虐待を受けると報酬を受けても線条体や視床が活性化しない

2015年11月2日 (月)神戸新聞より
 理化学研究所ライフサイエンス技術基盤研究センター(神戸市中央区)と福井大などのグループは、愛着障害がある10~15歳の子ども5人と、注意欠陥多動性障害(ADHD)がある同世代の子ども17人、健康な同世代の子ども17人を対象に、3枚のカードから1枚を選び、金額が書かれていればその額がもらえる、というゲームをしているときの脳活動を機能的磁気共鳴画像装置(fMRI)を使って調べたそうです。
 結果、愛着障害の子どもは金額が書かれていても、報酬を喜ぶ感情や意欲・行動の制御に関わる線条体と視床が活性化しなかったとか。一方、健康な子どもは報酬の多少に関係なく金額が書かれていれば活性化し、ADHDの子どもは報酬が多いときだけ活性化したとか。

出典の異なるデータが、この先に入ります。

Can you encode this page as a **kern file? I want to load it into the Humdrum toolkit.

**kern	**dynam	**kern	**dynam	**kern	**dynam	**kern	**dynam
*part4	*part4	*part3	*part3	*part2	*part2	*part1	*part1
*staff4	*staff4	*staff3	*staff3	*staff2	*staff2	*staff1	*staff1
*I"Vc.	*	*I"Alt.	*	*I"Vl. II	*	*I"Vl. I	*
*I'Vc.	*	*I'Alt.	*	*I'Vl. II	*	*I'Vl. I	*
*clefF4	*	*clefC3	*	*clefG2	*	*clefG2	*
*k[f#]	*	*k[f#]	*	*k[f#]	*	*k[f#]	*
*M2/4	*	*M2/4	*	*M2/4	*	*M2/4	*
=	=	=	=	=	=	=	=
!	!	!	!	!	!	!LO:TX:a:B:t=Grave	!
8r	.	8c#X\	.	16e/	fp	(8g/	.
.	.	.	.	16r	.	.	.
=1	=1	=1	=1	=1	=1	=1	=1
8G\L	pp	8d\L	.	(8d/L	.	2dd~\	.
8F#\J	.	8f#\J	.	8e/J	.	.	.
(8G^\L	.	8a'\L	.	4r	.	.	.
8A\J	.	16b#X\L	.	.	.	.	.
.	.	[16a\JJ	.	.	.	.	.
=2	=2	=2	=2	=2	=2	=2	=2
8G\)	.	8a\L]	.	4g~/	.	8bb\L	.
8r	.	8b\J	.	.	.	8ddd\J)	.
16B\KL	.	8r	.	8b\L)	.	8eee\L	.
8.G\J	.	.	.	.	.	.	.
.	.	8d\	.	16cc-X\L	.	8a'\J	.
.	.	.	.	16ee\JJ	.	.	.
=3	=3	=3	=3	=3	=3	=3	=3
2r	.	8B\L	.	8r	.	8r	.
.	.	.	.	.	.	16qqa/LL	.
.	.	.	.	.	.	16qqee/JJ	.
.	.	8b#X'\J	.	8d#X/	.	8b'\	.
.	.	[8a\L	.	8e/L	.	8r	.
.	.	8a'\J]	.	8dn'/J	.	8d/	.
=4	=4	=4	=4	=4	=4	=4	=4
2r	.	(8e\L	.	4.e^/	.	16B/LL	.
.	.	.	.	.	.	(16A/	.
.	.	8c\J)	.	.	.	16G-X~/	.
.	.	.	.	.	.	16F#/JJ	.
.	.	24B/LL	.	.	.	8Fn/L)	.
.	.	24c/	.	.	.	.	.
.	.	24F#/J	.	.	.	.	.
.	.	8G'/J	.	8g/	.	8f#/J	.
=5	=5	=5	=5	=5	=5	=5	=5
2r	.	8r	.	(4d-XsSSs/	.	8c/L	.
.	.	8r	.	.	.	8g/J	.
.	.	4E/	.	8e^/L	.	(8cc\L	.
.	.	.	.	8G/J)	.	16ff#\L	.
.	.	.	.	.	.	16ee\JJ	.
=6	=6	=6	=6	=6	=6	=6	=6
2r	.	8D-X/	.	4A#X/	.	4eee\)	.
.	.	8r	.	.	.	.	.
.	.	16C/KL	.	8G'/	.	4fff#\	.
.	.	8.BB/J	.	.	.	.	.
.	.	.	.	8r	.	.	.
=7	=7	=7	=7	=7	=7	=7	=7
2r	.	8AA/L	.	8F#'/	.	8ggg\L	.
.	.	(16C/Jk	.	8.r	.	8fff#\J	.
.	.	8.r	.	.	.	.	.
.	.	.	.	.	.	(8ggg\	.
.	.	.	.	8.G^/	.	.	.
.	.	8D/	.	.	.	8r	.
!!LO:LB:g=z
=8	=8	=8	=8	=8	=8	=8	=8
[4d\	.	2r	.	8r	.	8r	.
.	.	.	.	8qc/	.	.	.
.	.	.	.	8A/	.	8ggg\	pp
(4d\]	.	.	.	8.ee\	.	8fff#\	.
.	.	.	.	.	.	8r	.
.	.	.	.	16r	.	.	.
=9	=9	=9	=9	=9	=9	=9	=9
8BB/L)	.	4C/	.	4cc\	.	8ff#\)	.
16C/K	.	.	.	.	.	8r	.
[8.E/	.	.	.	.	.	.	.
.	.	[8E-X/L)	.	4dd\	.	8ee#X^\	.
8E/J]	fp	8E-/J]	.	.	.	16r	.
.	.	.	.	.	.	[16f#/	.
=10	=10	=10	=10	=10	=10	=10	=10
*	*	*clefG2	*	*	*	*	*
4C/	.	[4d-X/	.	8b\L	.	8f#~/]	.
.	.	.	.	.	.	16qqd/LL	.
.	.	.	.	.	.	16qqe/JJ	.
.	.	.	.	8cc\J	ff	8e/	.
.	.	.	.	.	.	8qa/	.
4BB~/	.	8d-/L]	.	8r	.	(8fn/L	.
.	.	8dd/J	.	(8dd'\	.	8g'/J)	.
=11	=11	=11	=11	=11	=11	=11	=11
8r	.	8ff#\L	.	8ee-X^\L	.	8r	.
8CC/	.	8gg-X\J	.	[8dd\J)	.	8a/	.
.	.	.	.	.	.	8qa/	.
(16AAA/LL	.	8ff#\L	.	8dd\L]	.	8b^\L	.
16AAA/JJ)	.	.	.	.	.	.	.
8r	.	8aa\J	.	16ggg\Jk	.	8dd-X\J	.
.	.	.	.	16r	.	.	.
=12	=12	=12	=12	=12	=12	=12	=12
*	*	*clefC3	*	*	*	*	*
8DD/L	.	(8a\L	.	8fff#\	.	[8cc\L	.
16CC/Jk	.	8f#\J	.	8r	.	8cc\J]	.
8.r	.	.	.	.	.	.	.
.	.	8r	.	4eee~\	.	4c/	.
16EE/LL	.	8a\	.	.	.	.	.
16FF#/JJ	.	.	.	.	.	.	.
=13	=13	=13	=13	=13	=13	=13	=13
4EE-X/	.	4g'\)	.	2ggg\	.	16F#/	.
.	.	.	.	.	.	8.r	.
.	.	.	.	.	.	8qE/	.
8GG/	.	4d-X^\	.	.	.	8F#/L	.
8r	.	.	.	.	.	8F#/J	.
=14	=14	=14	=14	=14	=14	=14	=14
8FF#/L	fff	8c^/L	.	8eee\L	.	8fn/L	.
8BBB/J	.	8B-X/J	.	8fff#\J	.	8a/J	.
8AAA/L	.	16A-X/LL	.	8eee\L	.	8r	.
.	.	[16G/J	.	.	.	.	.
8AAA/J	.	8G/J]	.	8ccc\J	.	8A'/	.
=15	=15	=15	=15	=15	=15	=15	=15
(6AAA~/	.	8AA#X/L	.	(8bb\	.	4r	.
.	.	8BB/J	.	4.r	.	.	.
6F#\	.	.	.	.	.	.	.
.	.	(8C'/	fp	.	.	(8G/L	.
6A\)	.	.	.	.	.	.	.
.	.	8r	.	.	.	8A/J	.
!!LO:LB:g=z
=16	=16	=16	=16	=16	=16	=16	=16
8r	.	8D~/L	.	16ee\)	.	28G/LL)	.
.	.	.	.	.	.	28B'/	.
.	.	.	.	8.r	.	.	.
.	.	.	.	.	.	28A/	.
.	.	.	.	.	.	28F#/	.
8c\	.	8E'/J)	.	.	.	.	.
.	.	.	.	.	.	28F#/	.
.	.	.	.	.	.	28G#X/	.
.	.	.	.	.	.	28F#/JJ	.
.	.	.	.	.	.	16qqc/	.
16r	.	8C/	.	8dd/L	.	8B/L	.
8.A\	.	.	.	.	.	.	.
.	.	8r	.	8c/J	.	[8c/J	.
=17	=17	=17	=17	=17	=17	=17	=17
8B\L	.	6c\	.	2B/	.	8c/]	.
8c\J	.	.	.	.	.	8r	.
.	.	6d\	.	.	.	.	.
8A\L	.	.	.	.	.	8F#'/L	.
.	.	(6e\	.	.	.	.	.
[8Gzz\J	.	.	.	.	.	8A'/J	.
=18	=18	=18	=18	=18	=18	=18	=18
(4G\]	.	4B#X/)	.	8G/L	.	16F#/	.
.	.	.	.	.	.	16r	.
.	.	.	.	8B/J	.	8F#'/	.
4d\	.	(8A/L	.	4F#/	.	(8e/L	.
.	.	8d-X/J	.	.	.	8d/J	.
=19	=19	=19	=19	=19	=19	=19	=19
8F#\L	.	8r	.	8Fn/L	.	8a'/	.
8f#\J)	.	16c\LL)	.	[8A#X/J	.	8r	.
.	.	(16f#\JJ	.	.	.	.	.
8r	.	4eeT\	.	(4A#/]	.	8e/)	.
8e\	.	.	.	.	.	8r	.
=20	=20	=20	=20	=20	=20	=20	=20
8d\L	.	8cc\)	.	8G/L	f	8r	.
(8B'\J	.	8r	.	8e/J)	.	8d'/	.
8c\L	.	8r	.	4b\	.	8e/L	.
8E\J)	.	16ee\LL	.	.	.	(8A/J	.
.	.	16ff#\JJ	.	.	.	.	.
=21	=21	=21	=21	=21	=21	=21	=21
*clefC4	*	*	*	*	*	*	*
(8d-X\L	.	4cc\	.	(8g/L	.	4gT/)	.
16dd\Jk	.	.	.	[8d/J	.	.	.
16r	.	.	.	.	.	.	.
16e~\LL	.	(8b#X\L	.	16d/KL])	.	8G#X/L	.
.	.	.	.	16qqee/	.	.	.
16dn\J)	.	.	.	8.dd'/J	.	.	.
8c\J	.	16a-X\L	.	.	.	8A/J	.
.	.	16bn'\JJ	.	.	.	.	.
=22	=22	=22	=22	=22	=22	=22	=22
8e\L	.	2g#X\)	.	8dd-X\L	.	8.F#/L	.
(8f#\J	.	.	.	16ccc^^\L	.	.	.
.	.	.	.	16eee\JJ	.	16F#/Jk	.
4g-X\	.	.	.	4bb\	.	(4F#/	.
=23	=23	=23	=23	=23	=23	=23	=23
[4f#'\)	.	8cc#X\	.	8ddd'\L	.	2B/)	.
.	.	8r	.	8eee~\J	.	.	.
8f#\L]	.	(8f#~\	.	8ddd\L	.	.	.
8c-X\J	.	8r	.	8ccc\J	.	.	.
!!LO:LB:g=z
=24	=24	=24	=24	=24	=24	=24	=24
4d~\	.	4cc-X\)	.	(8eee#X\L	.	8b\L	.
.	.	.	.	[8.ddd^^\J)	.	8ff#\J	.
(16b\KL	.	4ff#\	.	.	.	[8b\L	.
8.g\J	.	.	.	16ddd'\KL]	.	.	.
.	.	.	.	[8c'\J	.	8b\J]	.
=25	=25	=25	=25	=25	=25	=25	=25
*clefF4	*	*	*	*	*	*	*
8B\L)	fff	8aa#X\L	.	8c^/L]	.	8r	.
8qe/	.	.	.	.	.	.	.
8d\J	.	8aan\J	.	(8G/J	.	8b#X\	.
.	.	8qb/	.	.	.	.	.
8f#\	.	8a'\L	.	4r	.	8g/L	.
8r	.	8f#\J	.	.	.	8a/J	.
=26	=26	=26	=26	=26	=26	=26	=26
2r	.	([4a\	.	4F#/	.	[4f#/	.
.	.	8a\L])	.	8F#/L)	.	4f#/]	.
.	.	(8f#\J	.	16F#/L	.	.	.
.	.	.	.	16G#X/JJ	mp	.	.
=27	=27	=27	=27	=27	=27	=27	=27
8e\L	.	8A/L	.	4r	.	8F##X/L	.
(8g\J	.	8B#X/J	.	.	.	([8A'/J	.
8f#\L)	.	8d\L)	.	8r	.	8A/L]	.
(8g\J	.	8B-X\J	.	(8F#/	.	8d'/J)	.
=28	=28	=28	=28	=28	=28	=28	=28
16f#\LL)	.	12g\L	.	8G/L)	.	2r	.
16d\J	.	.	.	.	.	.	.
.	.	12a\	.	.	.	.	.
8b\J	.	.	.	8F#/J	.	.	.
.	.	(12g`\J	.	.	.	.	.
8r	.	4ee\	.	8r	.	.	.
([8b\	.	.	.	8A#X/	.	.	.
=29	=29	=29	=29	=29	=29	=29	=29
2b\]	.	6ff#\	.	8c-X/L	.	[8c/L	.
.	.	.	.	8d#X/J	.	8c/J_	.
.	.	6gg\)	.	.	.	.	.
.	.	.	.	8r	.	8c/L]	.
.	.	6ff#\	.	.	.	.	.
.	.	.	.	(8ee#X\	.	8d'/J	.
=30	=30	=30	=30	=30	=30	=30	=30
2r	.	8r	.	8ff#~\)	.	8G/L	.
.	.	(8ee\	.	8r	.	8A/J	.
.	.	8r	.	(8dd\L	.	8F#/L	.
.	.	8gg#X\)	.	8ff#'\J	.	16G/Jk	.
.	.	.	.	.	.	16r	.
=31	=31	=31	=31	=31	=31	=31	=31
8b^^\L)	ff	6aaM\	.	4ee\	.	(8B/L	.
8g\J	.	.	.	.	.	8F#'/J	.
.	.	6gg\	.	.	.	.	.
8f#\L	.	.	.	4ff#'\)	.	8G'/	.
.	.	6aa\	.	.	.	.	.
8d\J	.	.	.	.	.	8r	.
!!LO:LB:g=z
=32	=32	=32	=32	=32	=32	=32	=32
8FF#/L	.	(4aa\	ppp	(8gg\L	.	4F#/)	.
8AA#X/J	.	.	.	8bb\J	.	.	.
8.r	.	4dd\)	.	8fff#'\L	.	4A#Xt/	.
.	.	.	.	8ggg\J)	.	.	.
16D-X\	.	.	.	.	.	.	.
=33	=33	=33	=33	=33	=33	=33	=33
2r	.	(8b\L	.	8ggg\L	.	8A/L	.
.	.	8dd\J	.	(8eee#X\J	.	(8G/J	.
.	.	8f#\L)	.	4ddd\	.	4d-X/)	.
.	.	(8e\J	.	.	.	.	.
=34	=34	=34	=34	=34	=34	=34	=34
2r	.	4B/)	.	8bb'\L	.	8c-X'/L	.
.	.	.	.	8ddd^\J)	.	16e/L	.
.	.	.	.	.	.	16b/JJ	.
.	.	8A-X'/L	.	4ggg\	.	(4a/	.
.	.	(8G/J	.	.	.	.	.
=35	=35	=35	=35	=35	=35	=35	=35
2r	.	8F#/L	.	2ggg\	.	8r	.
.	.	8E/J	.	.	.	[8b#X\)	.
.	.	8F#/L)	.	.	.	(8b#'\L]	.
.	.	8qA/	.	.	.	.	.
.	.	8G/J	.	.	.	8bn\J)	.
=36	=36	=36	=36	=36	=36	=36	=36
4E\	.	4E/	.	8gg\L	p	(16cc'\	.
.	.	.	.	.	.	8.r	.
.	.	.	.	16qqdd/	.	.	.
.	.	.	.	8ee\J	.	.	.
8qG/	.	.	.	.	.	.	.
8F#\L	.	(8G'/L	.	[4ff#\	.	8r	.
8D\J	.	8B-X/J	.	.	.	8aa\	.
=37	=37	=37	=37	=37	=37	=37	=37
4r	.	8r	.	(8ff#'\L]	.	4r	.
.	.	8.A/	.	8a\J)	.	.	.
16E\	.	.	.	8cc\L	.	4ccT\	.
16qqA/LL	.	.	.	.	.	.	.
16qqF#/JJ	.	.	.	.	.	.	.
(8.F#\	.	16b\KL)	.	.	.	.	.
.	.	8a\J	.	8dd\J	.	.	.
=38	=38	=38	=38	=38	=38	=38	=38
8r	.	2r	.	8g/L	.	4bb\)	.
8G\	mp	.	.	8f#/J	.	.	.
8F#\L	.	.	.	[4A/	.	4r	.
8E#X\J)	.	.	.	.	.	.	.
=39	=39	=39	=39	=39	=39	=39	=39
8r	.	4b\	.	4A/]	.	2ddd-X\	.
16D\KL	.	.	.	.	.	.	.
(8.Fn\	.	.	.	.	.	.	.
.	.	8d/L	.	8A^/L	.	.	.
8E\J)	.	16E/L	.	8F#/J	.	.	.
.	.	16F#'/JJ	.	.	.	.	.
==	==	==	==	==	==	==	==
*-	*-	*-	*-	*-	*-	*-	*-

 報酬を喜ぶ機能には、神経伝達物質の「ドーパミン」が関係しており、愛着障害の子どもはドーパミンが不足している可能性があるとか。このことが、愛着障害のある子どもは自己肯定感が低く、褒め言葉のような「報酬」が心に響かない傾向があり、感情の制御がうまくいかないこととかかわるかもしれないそうです。またADHDでもドーパミン刺激薬が治療に有効であり、通常以上の快感が必要なこととこの結果がかかわるのかもしれません。
 いずれにせよ、より濃く、深く、反応が弱くても続けることが治療的であろうと推測されます。仮に愛着障害やADHDが背景にあり、表にはギャンブル障害が生じている場合、そこつき体験にまで追い込みむ方法では線条体や視床の活性化は望みにくく、かえって害になるのかもしれません。